• [Text shown]
.....

Credit for http-analyze must be given to RENT-A-GURU(Reg.) in all
derived works. This does not affect your ownership of the derived
work itself, and the intent is to assure proper credit for RENT-A-
GURU(Reg.), not to interfere with your use of this software. If you
have questions, ask.
You may use this software at no cost on any installation, even at
commercial sites. However, IT IS STRICTLY FORBIDDEN to sell or lease
this software in whole or in part or to include it in whole or in part
in a commercial product. If you plan to run http-analyze on a
commercial installation and you need support, or if you would like to
bundle the program with your products, you must sign an appropriate
license agreement available from RENT-A-GURU(Reg.). Please send an
email to <office@rent-a-guru.de>.
RENT-A-GURU(Reg.) is a registered trademark of Martin Weitzel, Stefan
Stapelberg, and Walter Mecky.

.....

• [Data records]
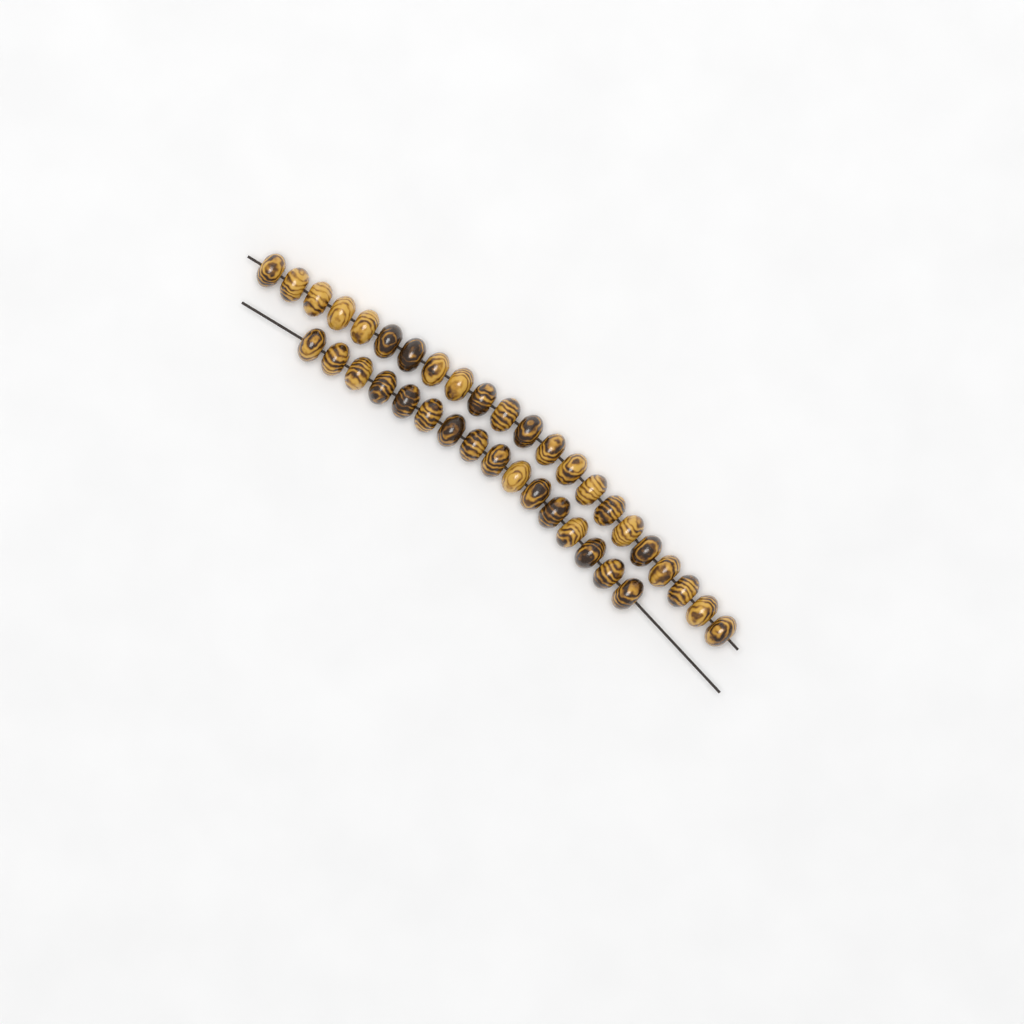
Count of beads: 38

.....

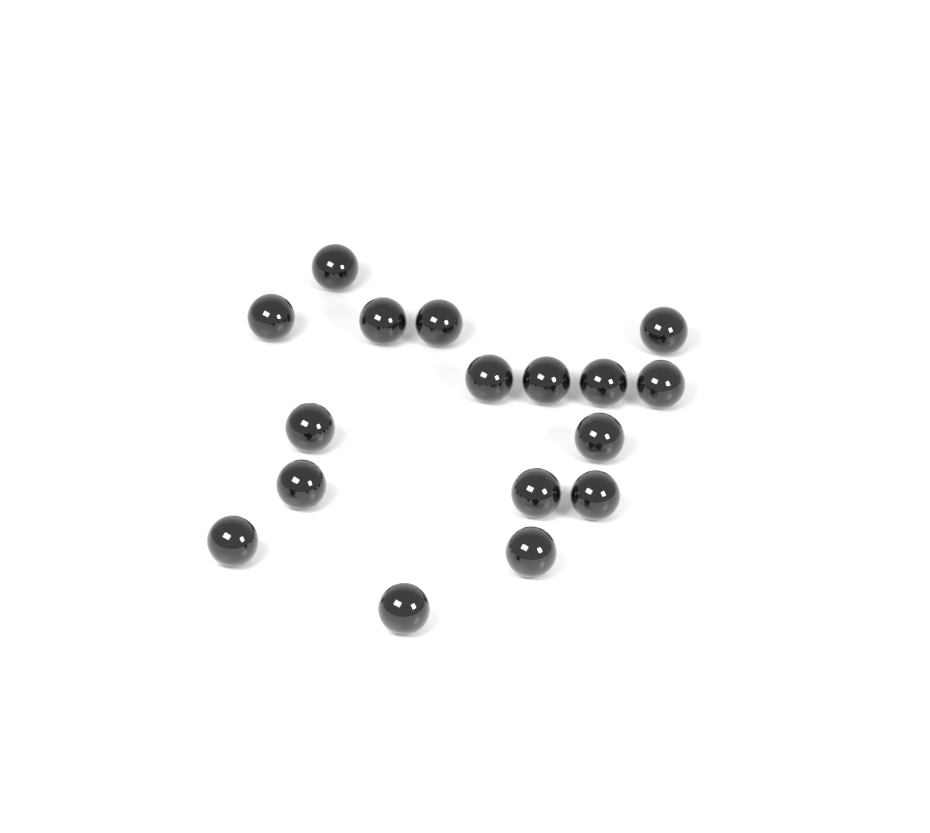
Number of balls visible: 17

.....

• [Aim]
According to the http-analyze license text, who holds the registered trademark RENT-A-GURU(Reg.)? The entries have nothing to do with what is asked here.

• [Result of the exercise]
Martin Weitzel, Stefan Stapelberg, and Walter Mecky.